Pressure is being exerted on LTP’s margins after its lease was increased 11 times to P710 per square meter, according to Maybank Securities, a unit of the regional financial services group.
The new lease rate is up from the original P64 per sqm.
Management expects to absorb the increase with an impact on profitability in the low teens, easing concerns over cost pass-through, and LTP will continue its NAIA operations to serve existing clients, ensuring a stable transition with its five hangars and nine apron slots.
Maybank’s report cited a “worst-case” scenario, which could raise LTP’s operational expenses by 130 percent. Nine-month 2025 earnings met expectations, but the fourth quarter is expected to show weak financial results. Management reaffirmed that LTP can still sustain 10 percent of its margins, easing market concerns.

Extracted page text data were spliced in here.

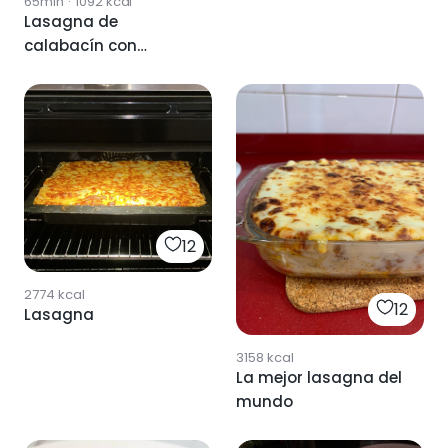
65min
·
1092
kcal
Lasagna de
calabacín con
verduras y carne
12
2774
kcal
12
Lasagna
3158
kcal
La mejor lasagna del
mundo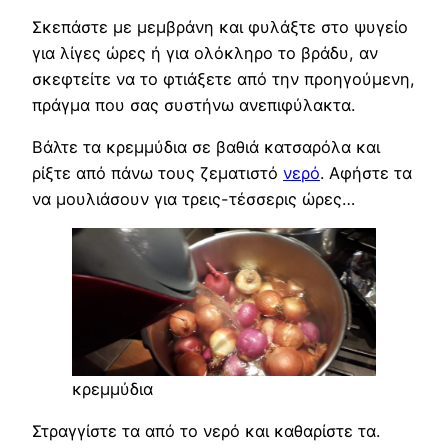
Σκεπάστε με μεμβράνη και φυλάξτε στο ψυγείο
για λίγες ώρες ή για ολόκληρο το βράδυ, αν
σκεφτείτε να το φτιάξετε από την προηγούμενη,
πράγμα που σας συστήνω ανεπιφύλακτα.
Βάλτε τα κρεμμύδια σε βαθιά κατσαρόλα και
ρίξτε από πάνω τους ζεματιστό
νερό
. Αφήστε τα
να μουλιάσουν για τρεις-τέσσερις ώρες…
κρεμμύδια
Στραγγίστε τα από το νερό και καθαρίστε τα.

With its NAIA operations and its long-term strategy intact, MacroAsia’s joint venture in Cebu for airline and institutional clients, scaled-up ground handling contracts with Air India and Air Canada across 22 airports, and Clark heavy base maintenance expansion will continue, according to Maybank.
Maybank said that by solidifying the Clark hub strategy, LTP is positioning Clark as its future aviation hub, benefiting from its location within a four-hour flight radius of major cities.
The company plans to build an P8-billion second hangar on a two-hectare lot capable of accommodating two Airbus A380s to meet MRO demand beyond the fully constrained NAIA.